[Photos with calibration data]
-----
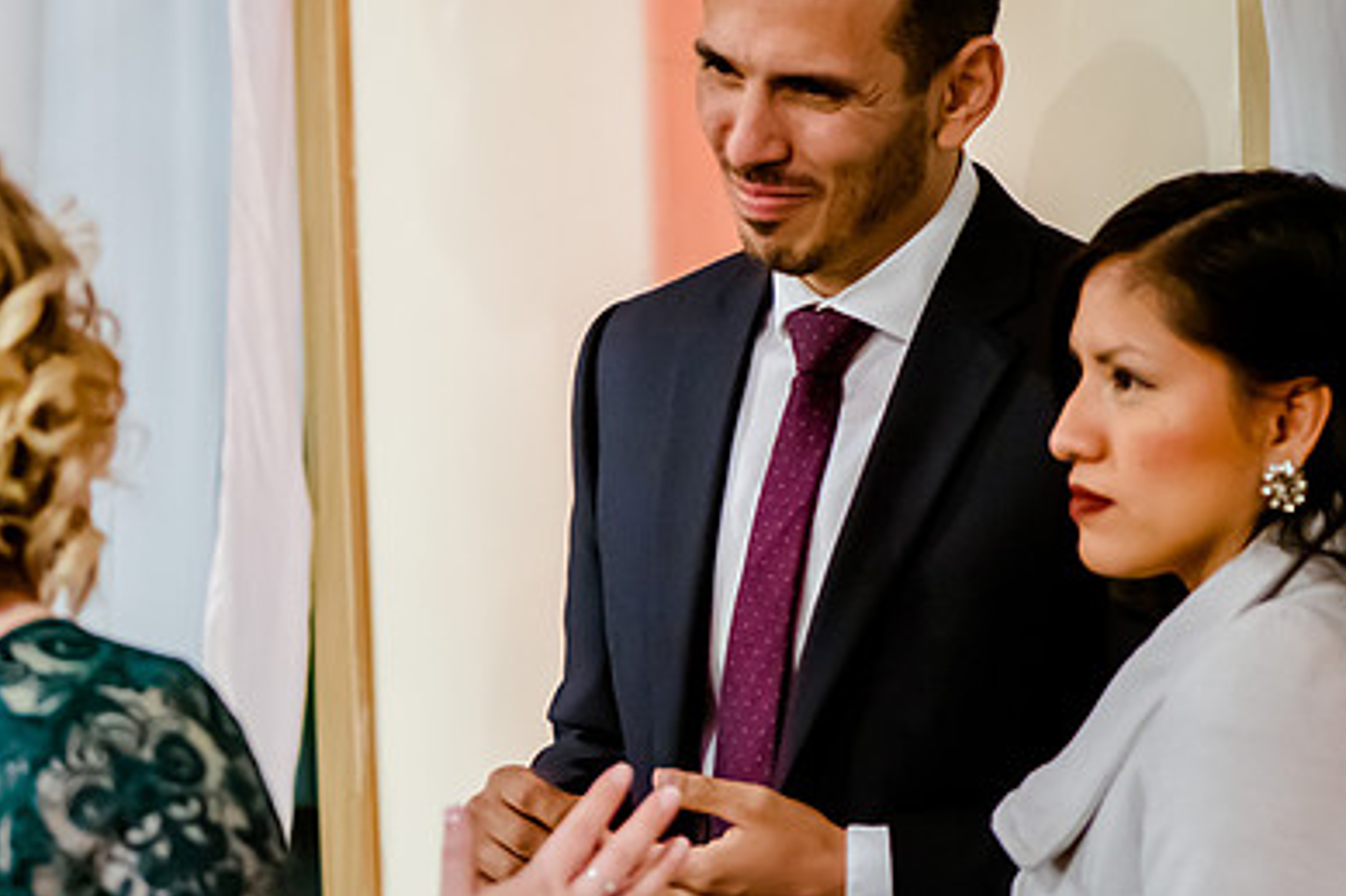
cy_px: 420
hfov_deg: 8.8
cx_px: 433
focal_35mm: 235
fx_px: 8782
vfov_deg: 5.8
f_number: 2.8
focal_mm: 105
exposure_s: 1/100
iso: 4000
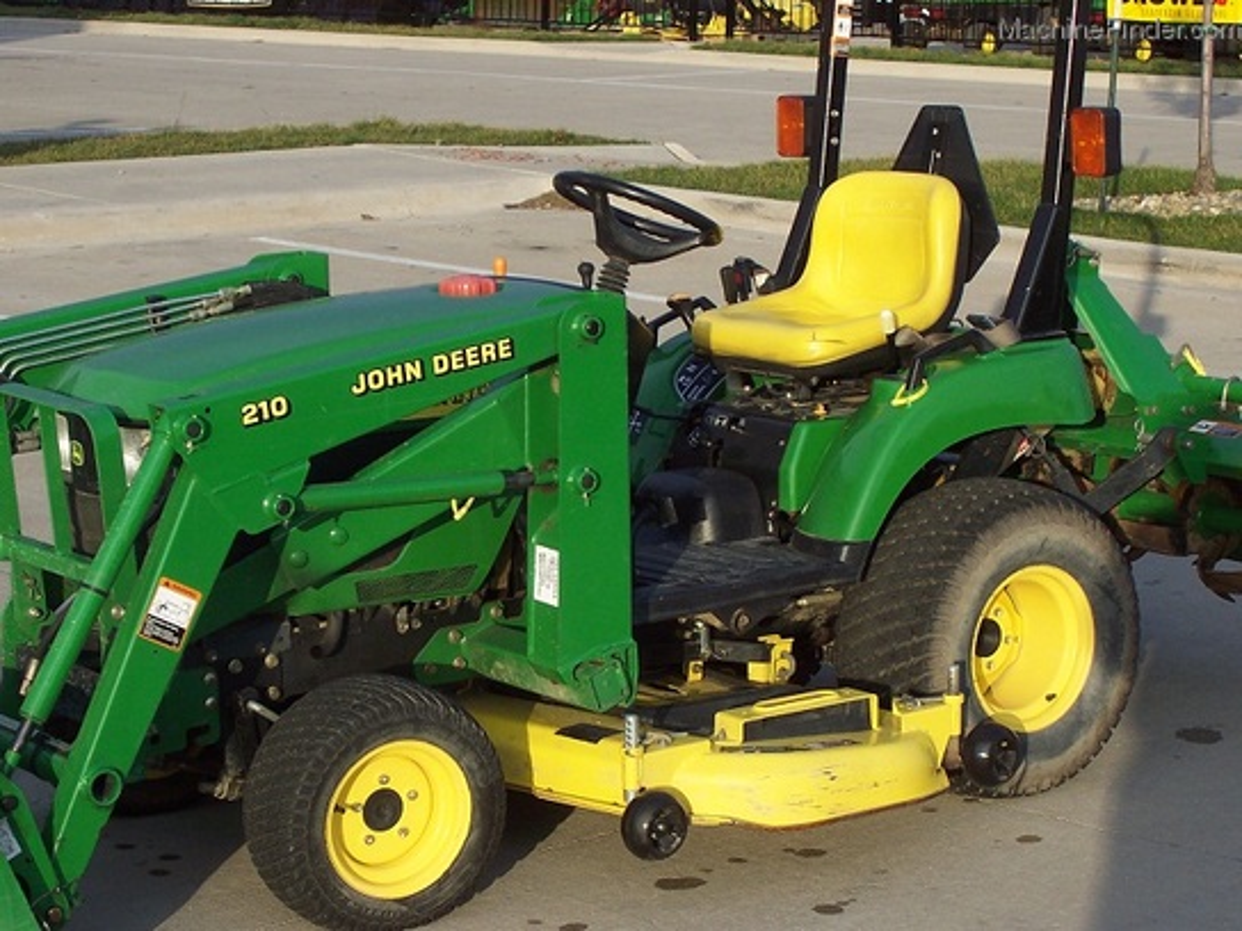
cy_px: 466
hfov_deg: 22.0
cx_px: 621
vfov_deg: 16.6
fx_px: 3193
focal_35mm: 89
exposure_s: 1/350
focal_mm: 13.5
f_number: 4.1
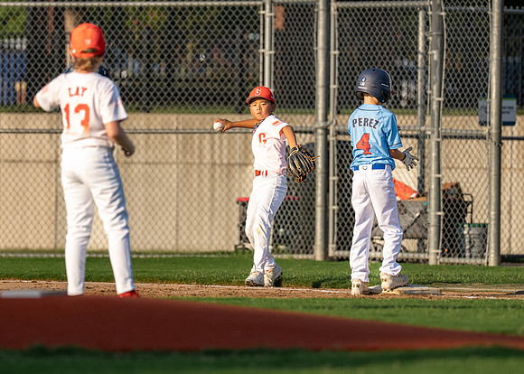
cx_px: 271
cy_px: 171
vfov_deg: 3.7
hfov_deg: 5.2
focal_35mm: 384
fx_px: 5715
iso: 320
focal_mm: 200
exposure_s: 1/5000
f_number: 2.8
-----
Brief
Images are to be skipped, and each line above is to be returned exactly.

Answer to this problem
cy_px: 420
hfov_deg: 8.8
cx_px: 433
focal_35mm: 235
fx_px: 8782
vfov_deg: 5.8
f_number: 2.8
focal_mm: 105
exposure_s: 1/100
iso: 4000
cy_px: 466
hfov_deg: 22.0
cx_px: 621
vfov_deg: 16.6
fx_px: 3193
focal_35mm: 89
exposure_s: 1/350
focal_mm: 13.5
f_number: 4.1
cx_px: 271
cy_px: 171
vfov_deg: 3.7
hfov_deg: 5.2
focal_35mm: 384
fx_px: 5715
iso: 320
focal_mm: 200
exposure_s: 1/5000
f_number: 2.8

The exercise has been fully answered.